Is there any way to amend the query so it will work as I described above? ClickHouse is not so common as Posrgres or SQL Server, as far as I know, so code in Postgres dialect will be fine, I will find out how to make the same with ClickHouse.


Solution

  • You do not need lateral join to achieve desired result in Clickhouse (JOINs in Clickhouse are always compute heavy operations since it is a columnar store.
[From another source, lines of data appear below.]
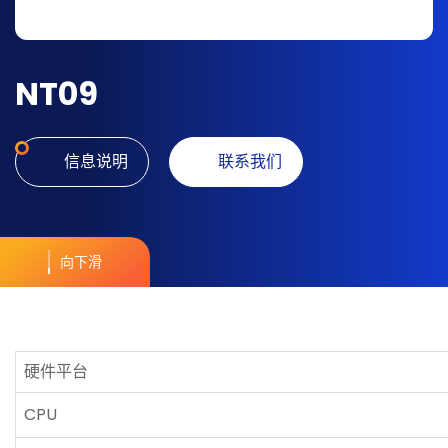
NT09
信息说明
联系我们
向下滑
硬件平台
CPU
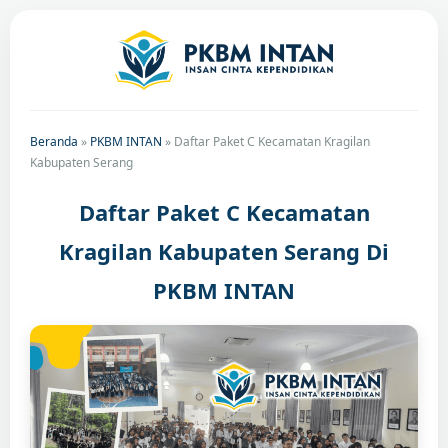
Beranda
»
PKBM INTAN
»
Daftar Paket C Kecamatan Kragilan
Kabupaten Serang
Daftar Paket C Kecamatan
Kragilan Kabupaten Serang Di
PKBM INTAN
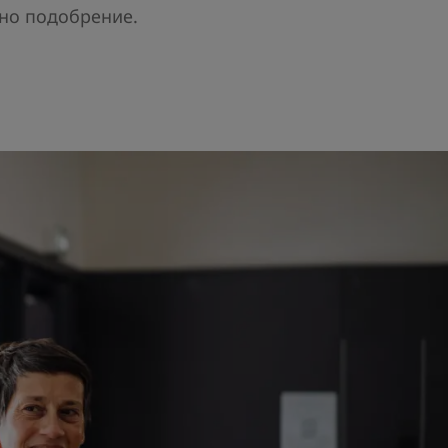
ено подобрение.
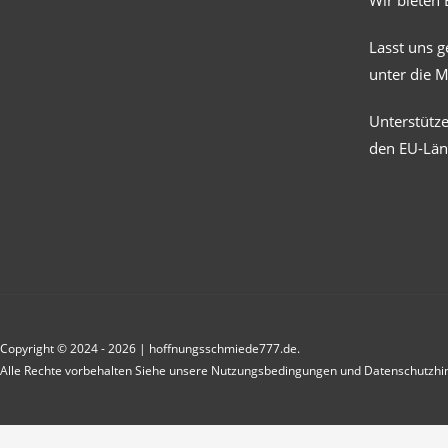
Wir bieten 
Lasst uns 
unter die 
Unterstütz
den EU-Län
Copyright © 2024 - 2026 | hoffnungsschmiede777.de.
Alle Rechte vorbehalten Siehe unsere Nutzungsbedingungen und Datenschutzhi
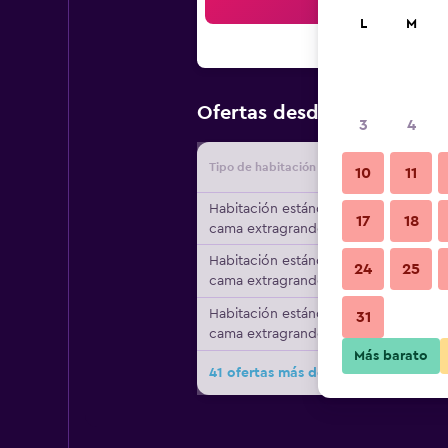
Bus
L
M
$72
Ofertas desde
/
Oferta má
3
4
Tipo de habitación
Proveedo
10
11
Habitación estándar, 1
17
18
cama extragrande
Habitación estándar, 1
24
25
cama extragrande
Habitación estándar, 1
31
cama extragrande
Más barato
41 ofertas más de Seda Vertis Nort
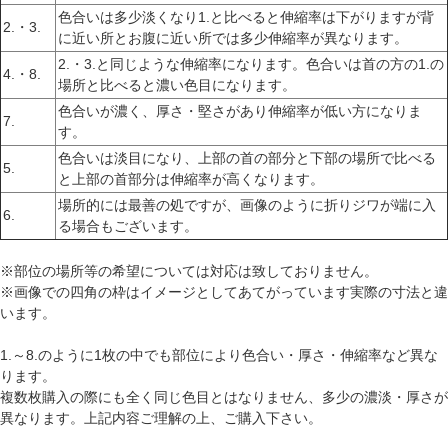
色合いは多少淡くなり1.と比べると伸縮率は下がりますが背
2.・3.
に近い所とお腹に近い所では多少伸縮率が異なります。
2.・3.と同じような伸縮率になります。色合いは首の方の1.の
4.・8.
場所と比べると濃い色目になります。
色合いが濃く、厚さ・堅さがあり伸縮率が低い方になりま
7.
す。
色合いは淡目になり、上部の首の部分と下部の場所で比べる
5.
と上部の首部分は伸縮率が高くなります。
場所的には最善の処ですが、画像のように折りジワが端に入
6.
る場合もございます。
※部位の場所等の希望については対応は致しておりません。
※画像での四角の枠はイメージとしてあてがっています実際の寸法と違
います。
1.～8.のように1枚の中でも部位により色合い・厚さ・伸縮率など異な
ります。
複数枚購入の際にも全く同じ色目とはなりません、多少の濃淡・厚さが
異なります。上記内容ご理解の上、ご購入下さい。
ClickHouse takes the right table and creates a hash table for it in RAM).

    You can use UNION ALL and ARRAY JOIN in specific way to generate missing rows:

    CREATE TABLE connections
    (
        `timestamp` DateTime,
        `username` LowCardinality(String),
        `event` enum('Connect', 'Disconnect')
    )
    ENGINE = Memory;
    
    INSERT INTO connections VALUES
    ('2022-12-20 18:24:00'::DateTime,   '1',    'Connect')
    ('2022-12-20 18:30:00'::DateTime,   '1',    'Disconnect')
    ('2022-12-20 18:34:00'::DateTime,   '1',    'Connect')
    ('2022-12-21 12:07:00'::DateTime,   '1',    'Disconnect')
    ('2022-12-20 12:15:00'::DateTime,   '2',    'Connect')
    ('2022-12-20 12:47:00'::DateTime,   '2',    'Disconnect');
    
    SELECT * FROM 
      (
        SELECT 
          timestamp, username, event 
        FROM 
          connections 
        UNION ALL 
        SELECT 
          timestamp, username, event 
        FROM 
          (
            SELECT 
              [toStartOfDay(timestamp) + INTERVAL '1 DAY' - INTERVAL '1 SECOND', 
              toStartOfDay(timestamp) + INTERVAL '1 DAY' ] timestamps, 
              username, 
              [ 'Disconnect', 'Connect' ] :: Array(Enum('Connect', 'Disconnect')) events 
            FROM 
              connections 
            GROUP BY 
              toStartOfDay(timestamp), username 
            HAVING 
              anyLast(event) = 'Connect'
          ) ARRAY JOIN 
            timestamps AS timestamp, 
            events AS event
      ) 
    ORDER BY 
      username, timestamp
    

    Here is the result:

    ┌───────────timestamp─┬─username─┬─event──────┐
    │ 2022-12-20 18:24:00 │ 1        │ Connect    │
    │ 2022-12-20 18:30:00 │ 1        │ Disconnect │
    │ 2022-12-20 18:34:00 │ 1        │ Connect    │
    │ 2022-12-20 23:59:59 │ 1        │ Disconnect │
    │ 2022-12-21 00:00:00 │ 1        │ Connect    │
    │ 2022-12-21 12:07:00 │ 1        │ Disconnect │
    │ 2022-12-20 12:15:00 │ 2        │ Connect    │
    │ 2022-12-20 12:47:00 │ 2        │ Disconnect │
    └─────────────────────┴──────────┴────────────┘
    
    8 rows in set. Elapsed: 0.011 sec.